Notwithstanding all that has been effected in the Tahitian and Society Islands, in transforming their barbarous, indolent, and idolatrous inhabitants into a comparatively civilized, industrious, and  Christian people, I never considered this group alone as worthy the lives and labours of the number of Missionaries who have been employed there. It is only by viewing the Tahitian mission as a fountain from whence the streams of salvation are to flow to the numerous islands now professedly Christian, there are, within a comparatively small distance, many large and extensive groups of which little is known. Among these are the Fiji, the New Hebrides, New Caledonia, Solomon's Archipelago, New Britain, New Ireland, and, above all, the immense island of New Guinea. This island is said to be 1300 miles in length, and, in some parts, about 300 in breadth. It is reported to be a most beautiful island, rich in all the productions of a tropical climate, inhabited by several millions of immortal beings, suffering all the terrific miseries of a barbarous stage, and dying without a knowledge of God, or the Gospel of his Son. The Fiji is an extensive group, said to comprise from 100 to 200 islands, which vary in size from five to 500 miles in circumference 0 all teeming with inhabitants, in the most degraded and wretched state of barbarism.

These various islands and clusters are inhabited by distinct tribes, diverse from each other in appearance and habits; but principally by those of the Negro race.
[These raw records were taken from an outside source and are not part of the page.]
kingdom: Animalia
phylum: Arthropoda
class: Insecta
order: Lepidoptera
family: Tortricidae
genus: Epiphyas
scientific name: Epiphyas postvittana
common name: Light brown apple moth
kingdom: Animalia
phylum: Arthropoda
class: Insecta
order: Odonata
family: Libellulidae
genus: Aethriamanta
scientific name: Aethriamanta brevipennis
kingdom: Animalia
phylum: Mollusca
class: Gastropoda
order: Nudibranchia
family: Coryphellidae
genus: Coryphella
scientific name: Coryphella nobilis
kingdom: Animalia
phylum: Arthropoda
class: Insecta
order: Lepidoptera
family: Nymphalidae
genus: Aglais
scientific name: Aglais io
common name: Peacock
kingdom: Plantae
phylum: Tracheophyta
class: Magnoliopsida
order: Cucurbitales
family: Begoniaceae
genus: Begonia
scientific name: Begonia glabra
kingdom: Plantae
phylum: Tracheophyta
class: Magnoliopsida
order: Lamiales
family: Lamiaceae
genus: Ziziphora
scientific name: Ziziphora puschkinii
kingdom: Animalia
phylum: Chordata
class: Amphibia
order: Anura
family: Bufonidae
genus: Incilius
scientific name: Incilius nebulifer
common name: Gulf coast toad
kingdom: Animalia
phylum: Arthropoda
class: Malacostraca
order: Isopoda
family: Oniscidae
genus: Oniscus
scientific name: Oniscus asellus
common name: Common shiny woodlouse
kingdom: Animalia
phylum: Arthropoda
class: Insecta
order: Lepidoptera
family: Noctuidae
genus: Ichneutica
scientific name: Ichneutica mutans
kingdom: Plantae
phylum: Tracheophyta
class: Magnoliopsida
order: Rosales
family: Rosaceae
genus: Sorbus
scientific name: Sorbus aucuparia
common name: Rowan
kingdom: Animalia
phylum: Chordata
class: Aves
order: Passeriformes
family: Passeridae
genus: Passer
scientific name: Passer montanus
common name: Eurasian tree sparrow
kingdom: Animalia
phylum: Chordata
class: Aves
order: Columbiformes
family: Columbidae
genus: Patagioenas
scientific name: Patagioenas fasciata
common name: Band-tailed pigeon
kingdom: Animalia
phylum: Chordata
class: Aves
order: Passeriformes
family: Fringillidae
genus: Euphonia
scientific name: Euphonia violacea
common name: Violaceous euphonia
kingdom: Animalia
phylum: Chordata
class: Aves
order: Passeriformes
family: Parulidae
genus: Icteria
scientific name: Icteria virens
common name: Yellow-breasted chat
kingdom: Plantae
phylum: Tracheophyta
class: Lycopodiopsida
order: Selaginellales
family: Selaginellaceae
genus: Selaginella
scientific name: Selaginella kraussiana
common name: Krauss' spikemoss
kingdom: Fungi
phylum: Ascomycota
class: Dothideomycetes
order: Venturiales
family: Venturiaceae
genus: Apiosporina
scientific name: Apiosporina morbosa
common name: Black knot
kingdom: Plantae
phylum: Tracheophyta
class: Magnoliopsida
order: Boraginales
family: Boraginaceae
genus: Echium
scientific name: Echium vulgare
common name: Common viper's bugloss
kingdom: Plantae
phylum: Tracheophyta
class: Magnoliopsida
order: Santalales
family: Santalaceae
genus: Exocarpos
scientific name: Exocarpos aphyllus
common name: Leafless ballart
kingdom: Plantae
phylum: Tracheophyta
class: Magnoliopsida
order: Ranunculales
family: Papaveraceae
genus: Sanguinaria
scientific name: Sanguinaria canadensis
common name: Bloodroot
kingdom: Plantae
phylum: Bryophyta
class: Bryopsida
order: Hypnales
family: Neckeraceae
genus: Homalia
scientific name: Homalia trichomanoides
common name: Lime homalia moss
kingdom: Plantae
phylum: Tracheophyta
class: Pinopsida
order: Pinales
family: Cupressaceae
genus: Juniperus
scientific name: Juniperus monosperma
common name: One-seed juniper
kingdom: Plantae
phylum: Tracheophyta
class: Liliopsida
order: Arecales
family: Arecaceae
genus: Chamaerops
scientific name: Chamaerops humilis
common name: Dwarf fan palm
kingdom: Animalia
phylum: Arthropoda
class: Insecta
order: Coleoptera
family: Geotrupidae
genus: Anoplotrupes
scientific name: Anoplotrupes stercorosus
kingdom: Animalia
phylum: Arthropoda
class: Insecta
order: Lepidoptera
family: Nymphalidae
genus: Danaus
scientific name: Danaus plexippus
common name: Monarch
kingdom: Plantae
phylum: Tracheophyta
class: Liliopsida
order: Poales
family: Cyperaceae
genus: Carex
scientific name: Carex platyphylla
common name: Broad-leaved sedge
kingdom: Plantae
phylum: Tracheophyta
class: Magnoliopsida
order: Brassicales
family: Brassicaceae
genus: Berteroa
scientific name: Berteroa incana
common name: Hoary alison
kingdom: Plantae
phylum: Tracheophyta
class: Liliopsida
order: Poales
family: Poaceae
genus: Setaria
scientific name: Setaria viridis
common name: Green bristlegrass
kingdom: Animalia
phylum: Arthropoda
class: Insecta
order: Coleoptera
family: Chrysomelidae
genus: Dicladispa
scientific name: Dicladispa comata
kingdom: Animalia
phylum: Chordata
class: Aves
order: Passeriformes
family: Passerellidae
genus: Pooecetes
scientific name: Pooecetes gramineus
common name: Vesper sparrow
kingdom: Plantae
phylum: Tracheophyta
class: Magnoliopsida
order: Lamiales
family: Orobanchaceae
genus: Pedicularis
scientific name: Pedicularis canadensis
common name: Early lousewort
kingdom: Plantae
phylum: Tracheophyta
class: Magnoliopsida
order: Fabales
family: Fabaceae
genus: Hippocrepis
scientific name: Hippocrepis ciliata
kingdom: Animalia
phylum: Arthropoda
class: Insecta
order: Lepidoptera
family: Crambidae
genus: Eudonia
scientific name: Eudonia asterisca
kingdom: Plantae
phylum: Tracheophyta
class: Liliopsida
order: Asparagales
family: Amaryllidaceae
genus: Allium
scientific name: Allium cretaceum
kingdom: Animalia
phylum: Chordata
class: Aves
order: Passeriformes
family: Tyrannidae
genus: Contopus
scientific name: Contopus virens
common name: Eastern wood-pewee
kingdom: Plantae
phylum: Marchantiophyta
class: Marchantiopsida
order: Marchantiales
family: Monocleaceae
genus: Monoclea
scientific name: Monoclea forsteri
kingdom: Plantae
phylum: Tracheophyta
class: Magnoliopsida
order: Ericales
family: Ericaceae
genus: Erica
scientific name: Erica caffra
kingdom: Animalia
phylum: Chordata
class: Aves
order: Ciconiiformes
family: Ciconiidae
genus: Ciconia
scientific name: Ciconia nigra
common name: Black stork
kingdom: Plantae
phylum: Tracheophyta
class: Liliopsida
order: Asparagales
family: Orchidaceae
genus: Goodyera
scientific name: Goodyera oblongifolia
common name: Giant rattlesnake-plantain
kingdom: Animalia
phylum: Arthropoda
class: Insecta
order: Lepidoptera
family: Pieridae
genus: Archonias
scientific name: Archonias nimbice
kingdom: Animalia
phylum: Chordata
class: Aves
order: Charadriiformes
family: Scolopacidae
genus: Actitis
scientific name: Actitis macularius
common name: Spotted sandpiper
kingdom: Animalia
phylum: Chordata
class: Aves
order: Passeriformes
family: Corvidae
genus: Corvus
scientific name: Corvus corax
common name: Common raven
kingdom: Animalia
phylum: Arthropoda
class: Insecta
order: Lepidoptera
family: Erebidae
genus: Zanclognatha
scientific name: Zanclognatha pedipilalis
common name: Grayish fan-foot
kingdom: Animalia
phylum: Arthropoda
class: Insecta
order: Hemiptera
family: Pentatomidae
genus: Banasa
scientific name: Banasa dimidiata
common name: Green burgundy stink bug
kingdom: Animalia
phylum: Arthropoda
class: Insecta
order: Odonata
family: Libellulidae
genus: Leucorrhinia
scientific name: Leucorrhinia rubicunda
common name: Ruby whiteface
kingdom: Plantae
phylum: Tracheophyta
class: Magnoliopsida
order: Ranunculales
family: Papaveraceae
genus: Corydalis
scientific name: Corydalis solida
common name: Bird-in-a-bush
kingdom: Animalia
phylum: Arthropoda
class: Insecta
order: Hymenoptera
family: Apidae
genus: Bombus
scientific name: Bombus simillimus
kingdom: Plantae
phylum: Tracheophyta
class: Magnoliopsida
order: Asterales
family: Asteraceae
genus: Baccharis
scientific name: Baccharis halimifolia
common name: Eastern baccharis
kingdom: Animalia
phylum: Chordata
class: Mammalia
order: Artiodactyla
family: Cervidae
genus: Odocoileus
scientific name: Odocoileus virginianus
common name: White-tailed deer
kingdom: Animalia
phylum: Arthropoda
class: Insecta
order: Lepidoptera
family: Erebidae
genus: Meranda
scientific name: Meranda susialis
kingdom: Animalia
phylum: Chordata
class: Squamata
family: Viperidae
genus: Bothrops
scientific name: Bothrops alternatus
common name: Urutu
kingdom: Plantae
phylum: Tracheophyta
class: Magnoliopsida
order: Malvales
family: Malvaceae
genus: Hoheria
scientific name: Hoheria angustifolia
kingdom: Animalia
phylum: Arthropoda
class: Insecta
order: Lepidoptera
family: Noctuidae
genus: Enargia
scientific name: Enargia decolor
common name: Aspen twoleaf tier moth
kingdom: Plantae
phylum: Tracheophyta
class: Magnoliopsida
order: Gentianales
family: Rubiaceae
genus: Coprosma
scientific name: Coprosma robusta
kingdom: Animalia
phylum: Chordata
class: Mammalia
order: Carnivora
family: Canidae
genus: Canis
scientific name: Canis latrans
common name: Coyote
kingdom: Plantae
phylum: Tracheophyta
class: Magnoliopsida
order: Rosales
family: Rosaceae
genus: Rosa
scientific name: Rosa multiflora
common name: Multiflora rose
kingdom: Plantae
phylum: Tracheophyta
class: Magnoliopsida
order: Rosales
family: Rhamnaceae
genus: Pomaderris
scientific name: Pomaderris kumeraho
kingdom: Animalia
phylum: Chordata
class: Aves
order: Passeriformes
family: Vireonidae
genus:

They are men of immense stature, with black complexion, spreading noses, and crisped hair; decidedly distinct from those inhabiting all the islands to the eastward, who are distinguished by their light copper colour, Malay countenance, and straight hair. I sincerely hope that the London, or some other Missionary Society, or the Societies unitedly, will adopt some effective measures, by which these extensive and inviting fields may be brought under moral culture. It will, no doubt be attended with much danger, as some of the inhabitants are cannibals of the worst character; others of ferocious habits and cruel practices, using poisoned arrows, and poisoning the very good they bring to sell, and even the water which is taken from their shores; whilst others are mild in their manner, and kind in their treatment of strangers. The adventurous trader, however, braves all these dangers; and shall the devoted Missionary of the Cross, whose object infinitely surpasses in importance that of the merchant, and who professes to be influenced by morals of a higher order, be afraid to face them?